Low Yee Shan, Tan Sin Li, Wan Angeline Sl
Department of Pharmacy, Sultanah Fatimah Specialist Hospital, Muar, Johor.
Department of Pediatrics, Sultanah Fatimah Specialist Hospital, Muar, Johor.
J Pediatr Pharmacol Ther. 2015 Mar-Apr;20(2):119-27. doi: 10.5863/1551-6776-20.2.119.
To evaluate the usefulness of extended-interval gentamicin dosing practiced in neonatal intensive care unit (NICU) and special care nursery (SCN) of a Malaysian hospital.
Cross-sectional observational study with pharmacokinetic analysis of all patients aged ≤28 days who received gentamicin treatment in NICU/SCN. Subjects received dosing according to a regimen modified from an Australian-based pediatric guideline.
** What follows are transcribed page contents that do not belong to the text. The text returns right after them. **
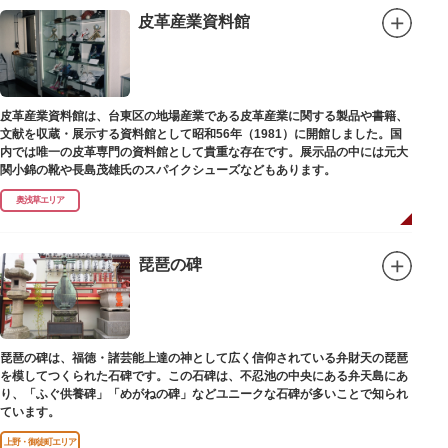
皮革産業資料館
皮革産業資料館は、台東区の地場産業である皮革産業に関する製品や書籍、
文献を収蔵・展示する資料館として昭和56年（1981）に開館しました。国
内では唯一の皮革専門の資料館として貴重な存在です。展示品の中には元大
関小錦の靴や長島茂雄氏のスパイクシューズなどもあります。
奥浅草エリア
琵琶の碑
琵琶の碑は、福徳・諸芸能上達の神として広く信仰されている弁財天の琵琶
を模してつくられた石碑です。この石碑は、不忍池の中央にある弁天島にあ
り、「ふぐ供養碑」「めがねの碑」などユニークな石碑が多いことで知られ
ています。
上野・御徒町エリア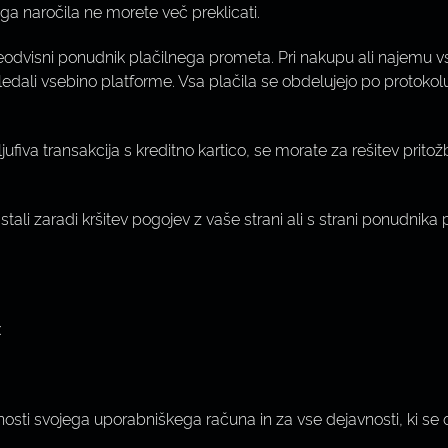
a naročila ne morete več preklicati.
odvisni ponudnik plačilnega prometa. Pri nakupu ali najemu vse
gledali vsebino platforme. Vsa plačila se obdelujejo po protokol
jufiva transakcija s kreditno kartico, se morate za rešitev prit
ali zaradi kršitev pogojev z vaše strani ali s strani ponudnika
:
osti svojega uporabniškega računa in za vse dejavnosti, ki se o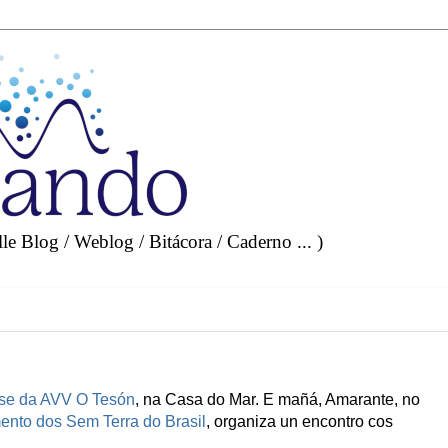
e Blog / Weblog / Bitácora / Caderno ... )
rise da AVV O Tesón
, na Casa do Mar. E mañá, Amarante, no
nto dos Sem Terra do Brasil
, organiza un encontro cos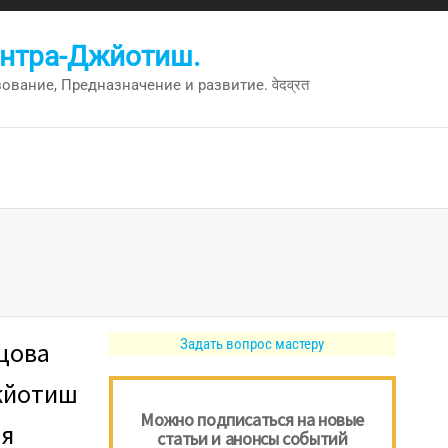
антра-Джйотиш.
вание, Предназначение и развитие. वेदव्रत
Задать вопрос мастеру
цова
Джйотиш
Можно подписаться на новые
ия
статьи и анонсы событий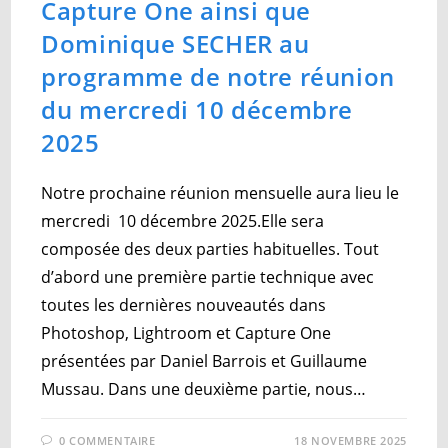
Capture One ainsi que
Dominique SECHER au
programme de notre réunion
du mercredi 10 décembre
2025
Notre prochaine réunion mensuelle aura lieu le
mercredi 10 décembre 2025.Elle sera
composée des deux parties habituelles. Tout
d’abord une première partie technique avec
toutes les dernières nouveautés dans
Photoshop, Lightroom et Capture One
présentées par Daniel Barrois et Guillaume
Mussau. Dans une deuxième partie, nous…
0 COMMENTAIRE
18 NOVEMBRE 2025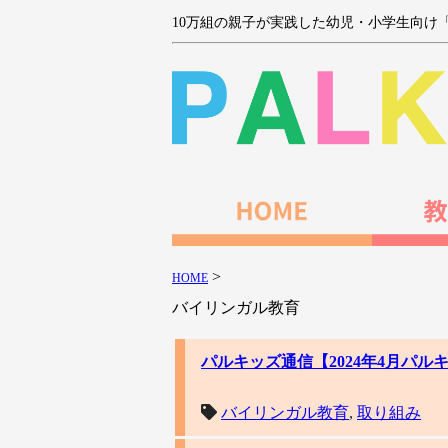
10万組の親子が実践した幼児・小学生向け
>
HOME
バイリンガル教育
パルキッズ通信【2024年4月パ
バイリンガル教育
,
取り組み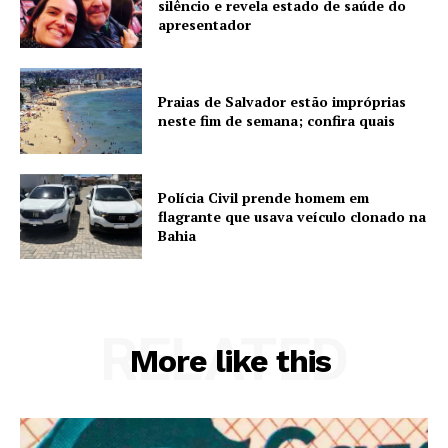
silêncio e revela estado de saúde do
apresentador
Praias de Salvador estão impróprias
neste fim de semana; confira quais
Polícia Civil prende homem em
flagrante que usava veículo clonado na
Bahia
RELATED
More like this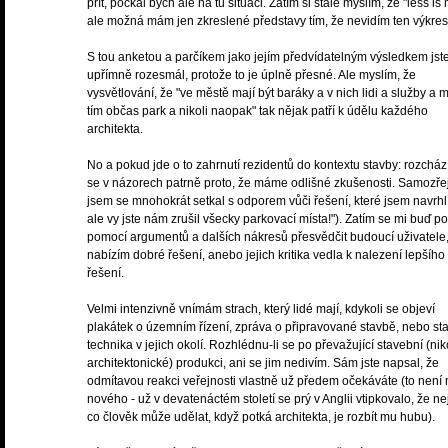
přít, počkal bych ale na tu situaci. Zatím si stále myslím, že "less is
ale možná mám jen zkreslené představy tím, že nevidím ten výkres
S tou anketou a parčíkem jako jejím předvídatelným výsledkem js
upřímně rozesmál, protože to je úplně přesné. Ale myslím, že
vysvětlování, že "ve městě mají být baráky a v nich lidi a služby a 
tím občas park a nikoli naopak" tak nějak patří k údělu každého
architekta.
No a pokud jde o to zahrnutí rezidentů do kontextu stavby: rozchá
se v názorech patrně proto, že máme odlišné zkušenosti. Samozř
jsem se mnohokrát setkal s odporem vůči řešení, které jsem navrhl 
ale vy jste nám zrušil všecky parkovací místa!"). Zatím se mi buď po
pomocí argumentů a dalších nákresů přesvědčit budoucí uživatele
nabízím dobré řešení, anebo jejich kritika vedla k nalezení lepšího
řešení.
Velmi intenzivně vnímám strach, který lidé mají, kdykoli se objeví
plakátek o územním řízení, zpráva o připravované stavbě, nebo st
technika v jejich okolí. Rozhlédnu-li se po převažující stavební (nik
architektonické) produkci, ani se jim nedivím. Sám jste napsal, že
odmítavou reakci veřejnosti vlastně už předem očekáváte (to není 
nového - už v devatenáctém století se prý v Anglii vtipkovalo, že nej
co člověk může udělat, když potká architekta, je rozbít mu hubu).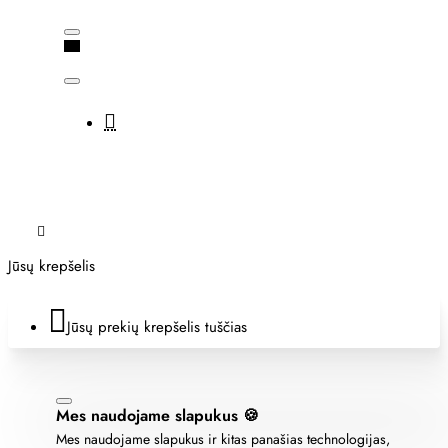
Jūsų krepšelis
Jūsų prekių krepšelis tuščias
Mes naudojame slapukus 🍪
Mes naudojame slapukus ir kitas panašias technologijas,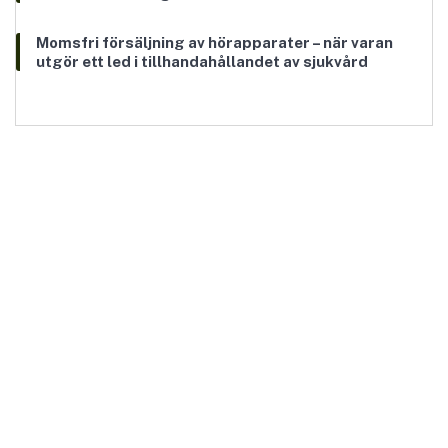
Momsfri försäljning av hörapparater – när varan
utgör ett led i tillhandahållandet av sjukvård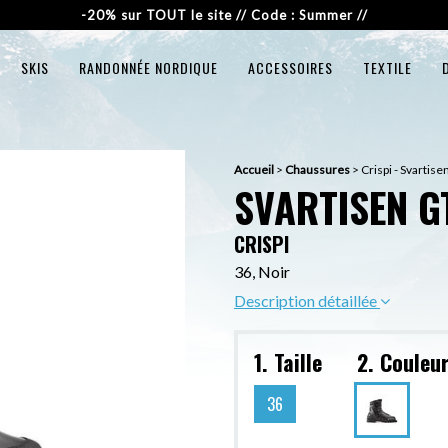
-20% sur TOUT le site // Code : Summer //
SKIS
RANDONNÉE NORDIQUE
ACCESSOIRES
TEXTILE
Accueil
>
Chaussures
>
Crispi - Svarti
SVARTISEN 
CRISPI
36, Noir
Description détaillée
1. Taille
2. Couleu
36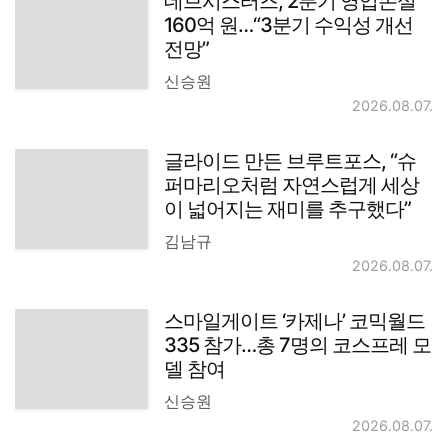
데브시스터즈, 2분기 영업손실
160억 원…“3분기 수익성 개선
전망”
신승원
2026.08.07.
글라이드 만든 브루트포스, “슈
퍼마리오처럼 자연스럽게 세상
이 넓어지는 재미를 추구했다”
김남규
2026.08.07.
스마일게이트 ‘카제나’ 코믹월드
335 참가…총 7명의 코스프레 모
델 참여
신승원
2026.08.07.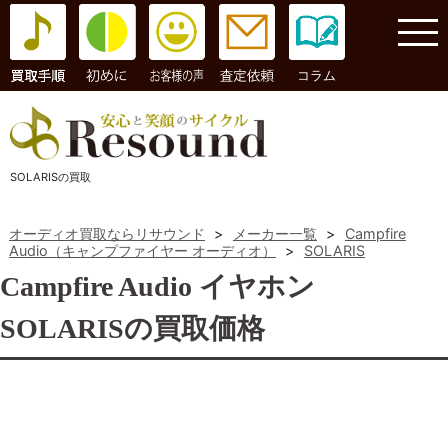
コラム
SOLARISの買取
オーディオ買取ならリサウンド
>
メーカー一覧
>
Campfire
Audio（キャンプファイヤー オーディオ）
>
SOLARIS
Campfire Audio イヤホン
SOLARISの買取価格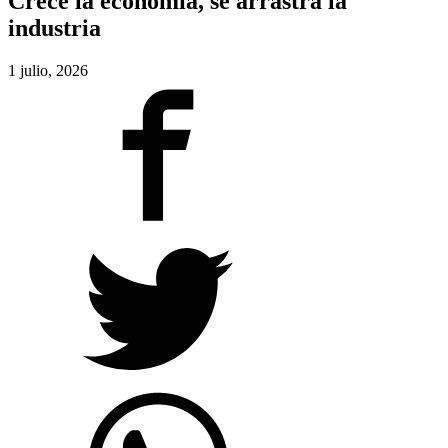
Crece la economía, se arrastra la
industria
1 julio, 2026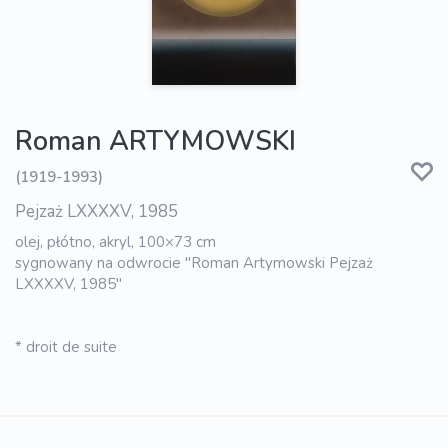
Roman ARTYMOWSKI
(1919-1993)
Pejzaż LXXXXV, 1985
olej, płótno, akryl, 100×73 cm
sygnowany na odwrocie "Roman Artymowski Pejzaż
LXXXXV, 1985"
* droit de suite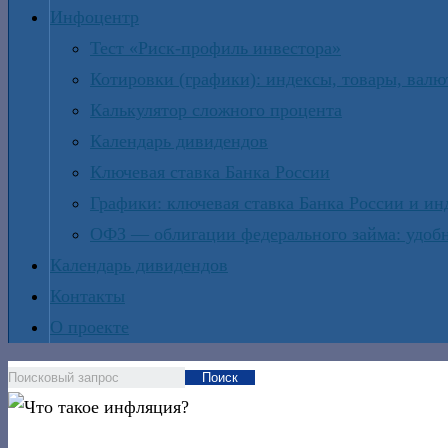
Инфоцентр
Тест «Риск-профиль инвестора»
Котировки (графики): индексы, товары, вал
Калькулятор сложного процента
Календарь дивидендов
Ключевая ставка Банка России
Графики: ключевая ставка Банка России и и
ОФЗ — облигации федерального займа: удобн
Календарь дивидендов
Контакты
О проекте
Поиск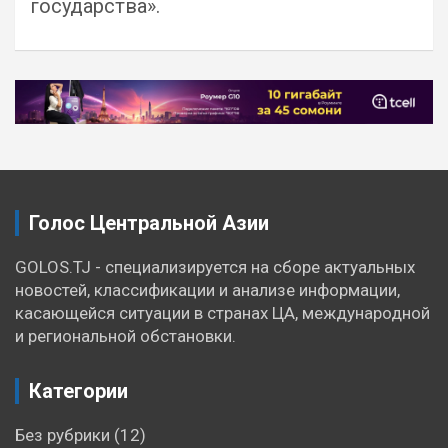
государства».
Навигация
по
записям
Голос Центральной Азии
GOLOS.TJ - специализируется на сборе актуальных
новостей, классификации и анализе информации,
касающейся ситуации в странах ЦА, международной
и региональной обстановки.
Категории
Без рубрики
(12)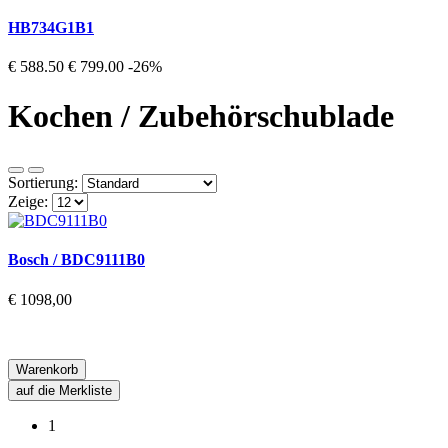
HB734G1B1
€ 588.50
€ 799.00
-26%
Kochen / Zubehörschublade
Sortierung:
Zeige:
Bosch / BDC9111B0
€ 1098,00
Warenkorb
auf die Merkliste
1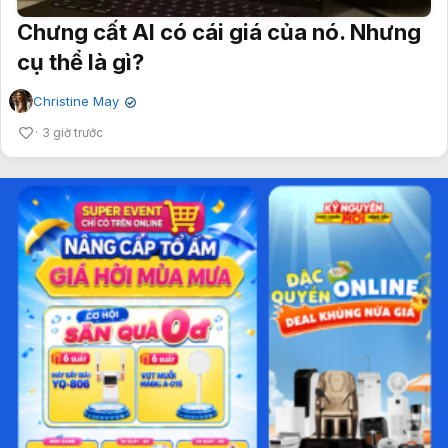
Chưng cất AI có cái giá của nó. Nhưng
cụ thể là gì?
Christine May
✔
3 giờ trước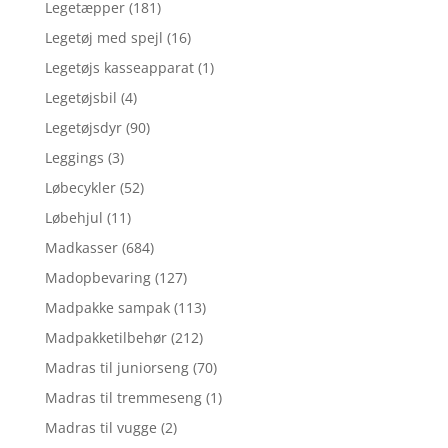
Legetæpper
(181)
Legetøj med spejl
(16)
Legetøjs kasseapparat
(1)
Legetøjsbil
(4)
Legetøjsdyr
(90)
Leggings
(3)
Løbecykler
(52)
Løbehjul
(11)
Madkasser
(684)
Madopbevaring
(127)
Madpakke sampak
(113)
Madpakketilbehør
(212)
Madras til juniorseng
(70)
Madras til tremmeseng
(1)
Madras til vugge
(2)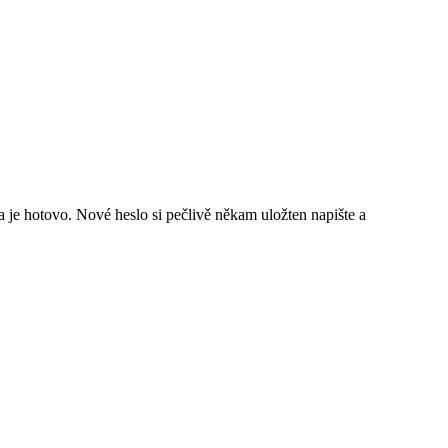
je hotovo. Nové heslo si pečlivě někam uložten napište a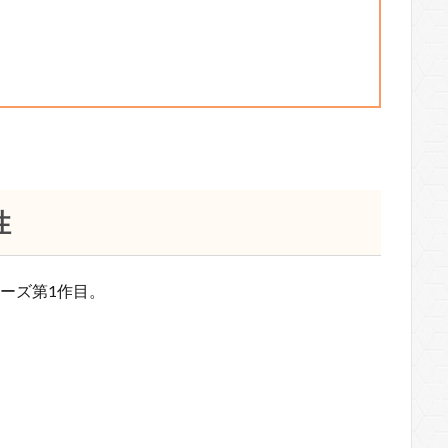
性
ーズ第1作目。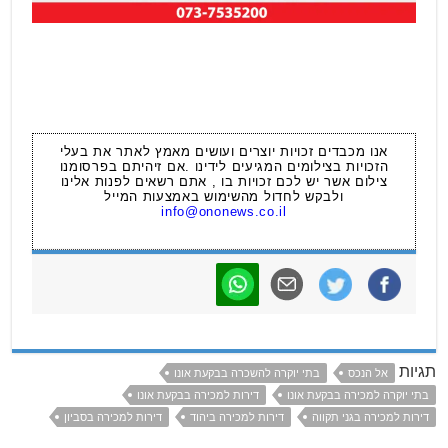
אנו מכבדים זכויות יוצרים ועושים מאמץ לאתר את בעלי
הזכויות בצילומים המגיעים לידינו .אם זיהיתם בפרסומנו
צילום אשר יש לכם זכויות בו , אתם רשאים לפנות אלינו
ולבקש לחדול מהשימוש באמצעות המייל
info@ononews.co.il
תגיות
אל הנכס
בתי יוקרה להשכרה בבקעת אונו
בתי יוקרה למכירה בבקעת אונו
דירות למכירה בבקעת אונו
דירות למכירה בגני תקווה
דירות למכירה ביהוד
דירות למכירה בסביון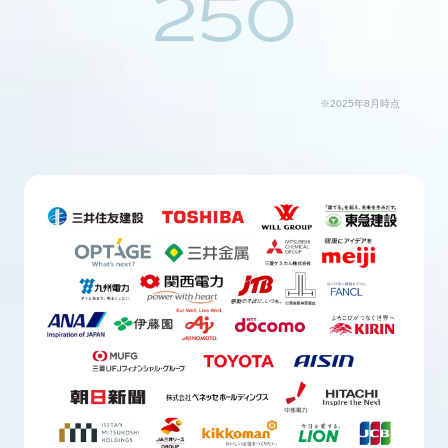
250
※2025年8月時点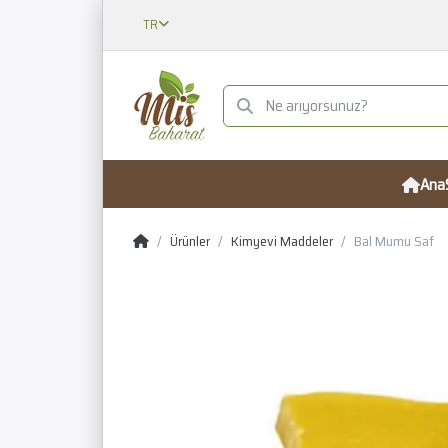
TR
Ana
Ürünler
Kimyevi Maddeler
Bal Mumu Saf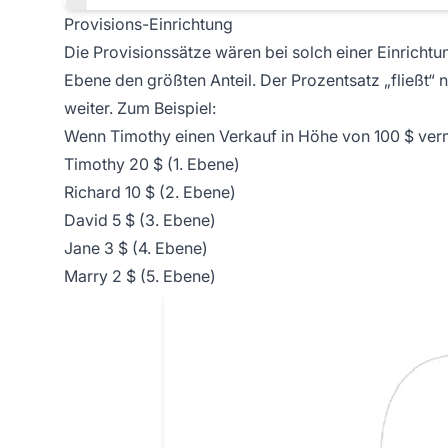
Provisions-Einrichtung
Die Provisionssätze wären bei solch einer Einrichtun
Ebene den größten Anteil. Der Prozentsatz „fließt“ 
weiter. Zum Beispiel:
Wenn Timothy einen Verkauf in Höhe von 100 $ vermit
Timothy 20 $ (1. Ebene)
Richard 10 $ (2. Ebene)
David 5 $ (3. Ebene)
Jane 3 $ (4. Ebene)
Marry 2 $ (5. Ebene)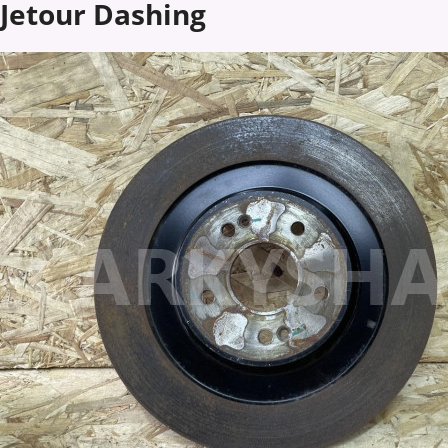
Jetour Dashing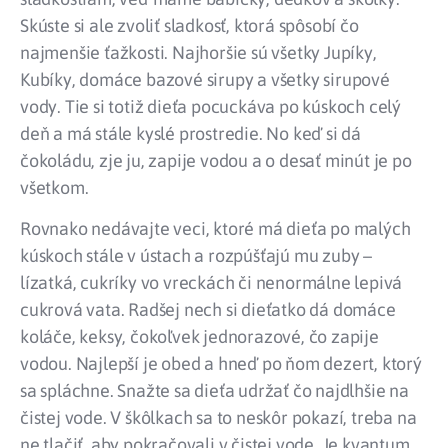
Skúste si ale zvoliť sladkosť, ktorá spôsobí čo
najmenšie ťažkosti. Najhoršie sú všetky Jupíky,
Kubíky, domáce bazové sirupy a všetky sirupové
vody. Tie si totiž dieťa pocuckáva po kúskoch celý
deň a má stále kyslé prostredie. No keď si dá
čokoládu, zje ju, zapije vodou a o desať minút je po
všetkom.
Rovnako nedávajte veci, ktoré má dieťa po malých
kúskoch stále v ústach a rozpúšťajú mu zuby –
lízatká, cukríky vo vreckách či nenormálne lepivá
cukrová vata. Radšej nech si dieťatko dá domáce
koláče, keksy, čokoľvek jednorazové, čo zapije
vodou. Najlepší je obed a hneď po ňom dezert, ktorý
sa spláchne. Snažte sa dieťa udržať čo najdlhšie na
čistej vode. V škôlkach sa to neskôr pokazí, treba na
ne tlačiť, aby pokračovali v čistej vode. Je kvantum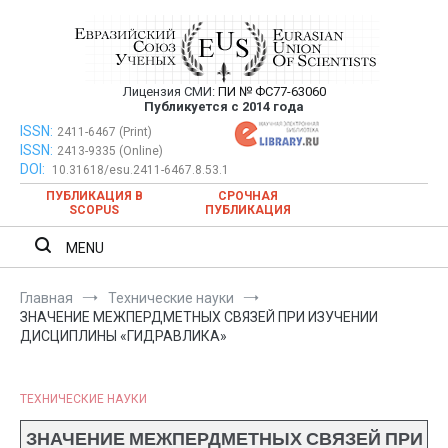
Перейти
к
содержимому
Лицензия СМИ:
ПИ № ФС77-63060
Евразийский Союз Ученых —
Публикуется с 2014 года
публикация научных статей в
ISSN:
Евразийский Союз Ученых — публикация научных статей в
2411-6467 (Print)
ISSN:
2413-9335 (Online)
ежемесячном научном журнале
ежемесячном научном журнале
DOI:
10.31618/esu.2411-6467.8.53.1
ПУБЛИКАЦИЯ В
СРОЧНАЯ
SCOPUS
ПУБЛИКАЦИЯ
MENU
Главная
Технические науки
ЗНАЧЕНИЕ МЕЖПЕРДМЕТНЫХ СВЯЗЕЙ ПРИ ИЗУЧЕНИИ
ДИСЦИПЛИНЫ «ГИДРАВЛИКА»
ТЕХНИЧЕСКИЕ НАУКИ
ЗНАЧЕНИЕ МЕЖПЕРДМЕТНЫХ СВЯЗЕЙ ПРИ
During a study period of 3 months, subjects were evaluated for gestational age, body weight, serum creatinine concentration, gentamicin dose/interval, serum peak and trough concentrations, and pharmacokinetic parameters. Descriptive percentages were used to determine the overall dosing accuracy, while analysis of variance (ANOVA) was conducted to compare the accuracy rates among different gestational ages. Pharmacokinetic profile among different gestational age and body weight groups were compared by using ANOVA.
Of the 113 subjects included, 82.3% (n = 93) achieved therapeutic concentrations at the first drug-monitoring assessment. There was no significant difference found between the percentage of term neonates who achieved therapeutic concentrations and the premature group (87.1% vs. 74.4%), p = 0.085. A total of 112 subjects (99.1%) achieved desired therapeutic trough concentration of <2 mg/L. Mean gentamicin peak concentration was 8.52 mg/L (95% confidence interval [Cl], 8.13-8.90 mg/L) and trough concentration was 0.54 mg/L (95% CI, 0.48-0.60 mg/L). Mean volume of distribution, half-life, and elimination rate were 0.65 L/kg (95% CI, 0.62-0.68 L/kg), 6.96 hours (95% CI, 6.52-7.40 hours), and 0.11 hour(-1) (95% CI, 0.10-0.11 hour(-1)), respectively.
The larger percentage of subjects attaining therapeutic range with extended-interval gentamicin dosing suggests that this regimen is appropriate and can be safely used among Malaysian neonates.
评估马来西亚一家医院新生儿重症监护病房(NICU)和特殊护理病房(SCN)中延长间隔给予庆大霉素的有效性。
对在NICU/SCN接受庆大霉素治疗的所有年龄≤28天的患者进行药代动力学分析的横断面观察性研究。受试者根据基于澳大利亚儿科指南修改的方案给药。在3个月的研究期间,对受试者的胎龄、体重、血清肌酐浓度、庆大霉素剂量/间隔、血清峰浓度和谷浓度以及药代动力学参数进行评估。使用描述性百分比来确定总体给药准确性,同时进行方差分析(ANOVA)以比较不同胎龄之间的准确率。通过ANOVA比较不同胎龄和体重组之间的药代动力学特征。
在纳入的113名受试者中,82.3%(n = 93)在首次药物监测评估时达到治疗浓度。足月儿达到治疗浓度的百分比与早产儿组之间无显著差异(87.1%对74.4%),p = 0.085。共有112名受试者(99.1%)达到了<2 mg/L的理想治疗谷浓度。庆大霉素平均峰浓度为8.52 mg/L(95%置信区间[Cl],8.13 - 8.90 mg/L),谷浓度为0.54 mg/L(95% CI,0.48 - 0.60 mg/L)。平均分布容积、半衰期和消除率分别为0.65 L/kg(95% CI,0.62 - 0.68 L/kg)、6.96小时(95% CI,6.52 - 7.40小时)和0.11小时⁻¹(95% CI,0.10 - 0.11小时⁻¹)。
延长间隔给予庆大霉素时达到治疗范围的受试者比例较高,表明该方案是合适的,可在马来西亚新生儿中安全使用。